The foundations and fundamentals for leadership are often evident at a young age. Yet, when we work with leaders, they talk about their more recent leadership experiences first, because they seem more substantial or relevant. Many of us ignore our early experiences and how they inform later decisions through our style of leadership, especially regarding how and what we trust in ourselves and others. After all, most of us are bombarded by the “What have you done for me lately?” mentality in leadership that never slows down enough to let us off the merry-go-round of proving ourselves. Reflecting on the influence of experiences and exposure to input and ideas that have brought you to where you are today is an interesting exercise.

The leadership tether is an accessible, important tool that leaders can use to intentionally consider the entirety of their leadership—past, present, and future. Sound like a familiar plot to a classic holiday story? Sometimes you need an awakening to see your patterns and reignite earlier fires within you that stoked earlier successes. The leadership tether will provide a thoughtful inventory of your earliest experiences, your wins and losses, your high and low points, and all that influenced your way here, where you are now.

The tether is personal. I am asked, “What made you put what you did on your tether?” My tether is made up of awards, recognitions, leadership highlights and lowlights, accomplishments, milestones, and life events that have shaped and defined me as a leader. There are so many important things in my life that have supported (and at times derailed) me as a leader, even if they were just moments. I have learned that by identifying them and putting them on paper, I can connect past experiences to the way I lead today and to the leader I plan to become. The tether has been central to how I think about belonging. It creates a picture of where I fit, where I did not fit, and where I invited people in and left them out. The experiences provide an undeniable measure of clarity of who I have been as a genuine belonging leader.

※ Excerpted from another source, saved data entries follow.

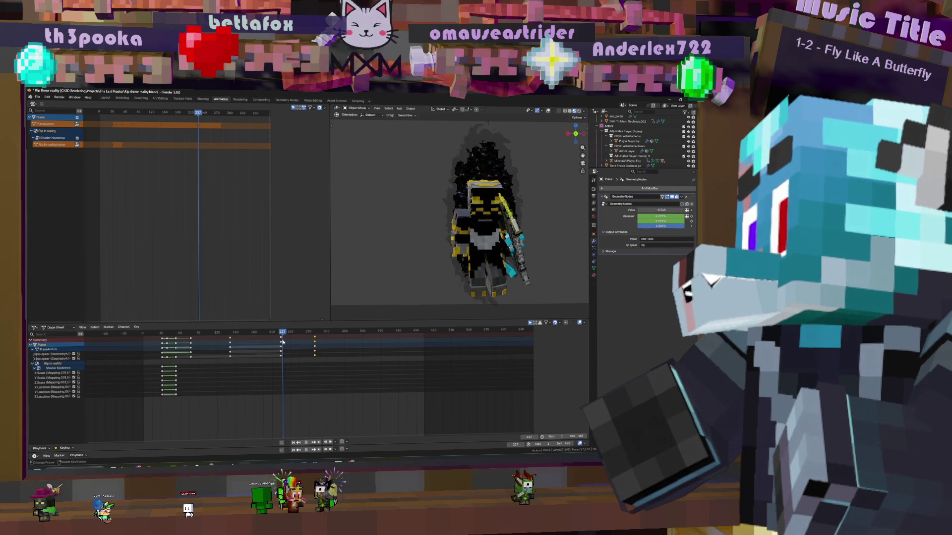
click(314, 343)
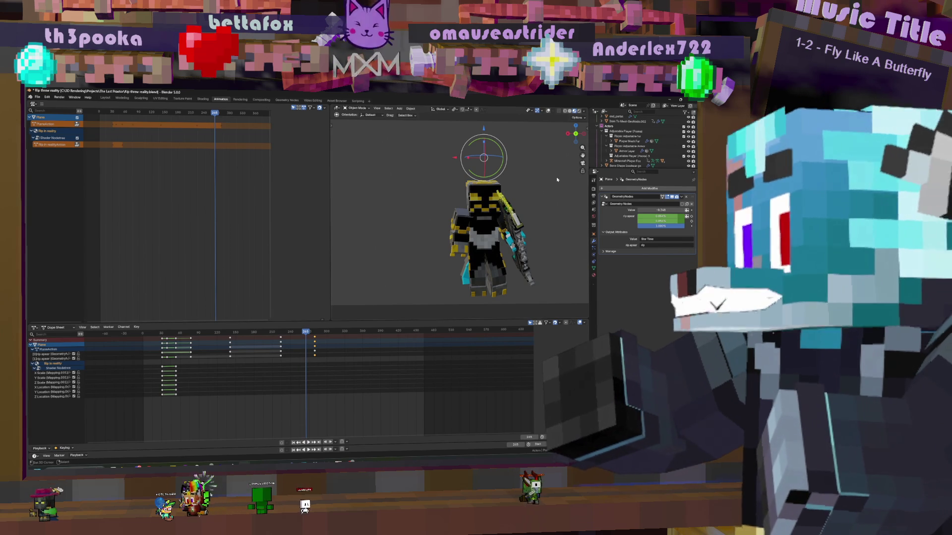
key(i)
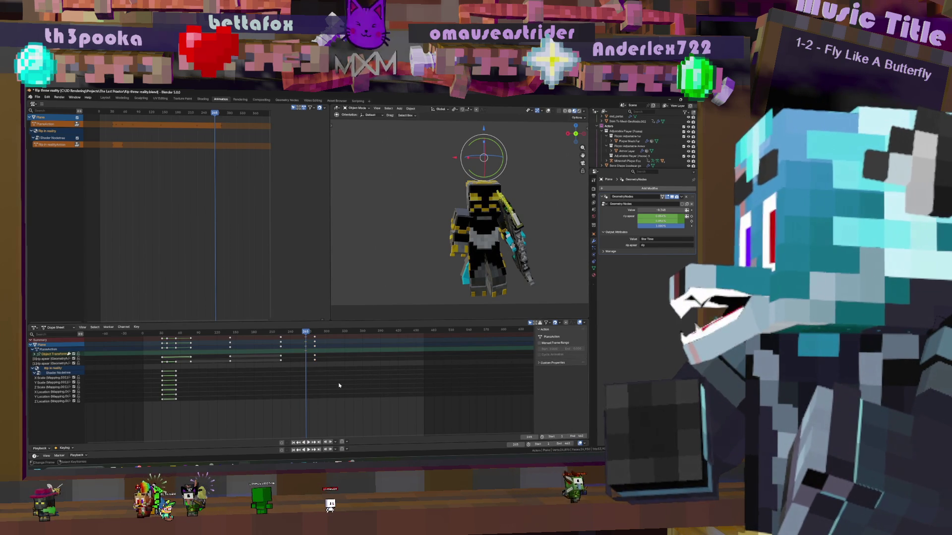
key(KP_0)
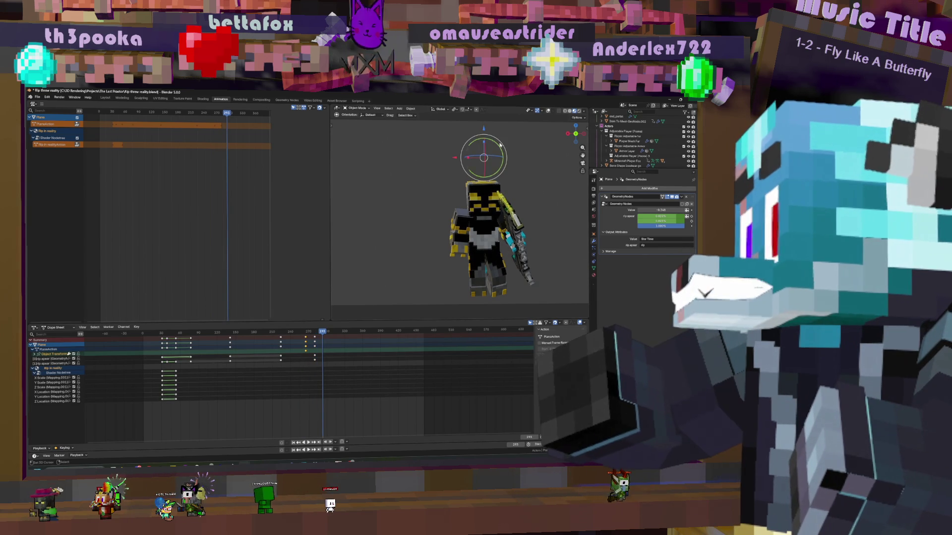
scroll(498, 144, down, 2)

It is why I started my leadership tether with my earliest memory of leadership: being given the “Best Rester Award” in kindergarten and earning my first paycheck at seven years old (Royal Homes, $7). It was the first time that I remember being recognized, regardless of what the recognition was for. There are other points of recognition on my tether, including receiving humanitarian awards, being recognized on National Philanthropy Day, or being selected to lead challenging work. Recording them on a tether reveals the interconnectedness that links each of these experiences to the nuanced and challenging work I do today.

The following sections categorize some of the other defining moments of my tether.

Experiencing Personal Belonging

There are experiences on my tether that launched great periods of belonging for me and, by extension, others. I think about my eleven years working at Camp Greylock, the oldest private boys’ camp in the country, where I worked in various leadership capacities to coach, teach, and mentor hundreds of young men. Those experiences were the precursors for my work coaching athletes, leading the Houston Texans’ cultural transformation, guiding a controversial intergenerational strategic conversation at Holocaust Museum Houston, and finally gaining membership in the Young Presidents’ Organization. There are other experiences that highlight belonging.

• It may seem counterintuitive that someone who coaches elite executives across the world would be intimidated by coaching elite college athletes—but that is what happened when I first began coaching players—that is, until they immediately bought in and made me feel part of the team.

• One of the earliest and most transformational experiences in my professional career came shortly after I was fired from my job with a wife, two children under three years old, and a new dream house. I was aggressively recruited to work for a Historically Black College and University. Surprisingly, it became my first client. I share details on this story in chapter four.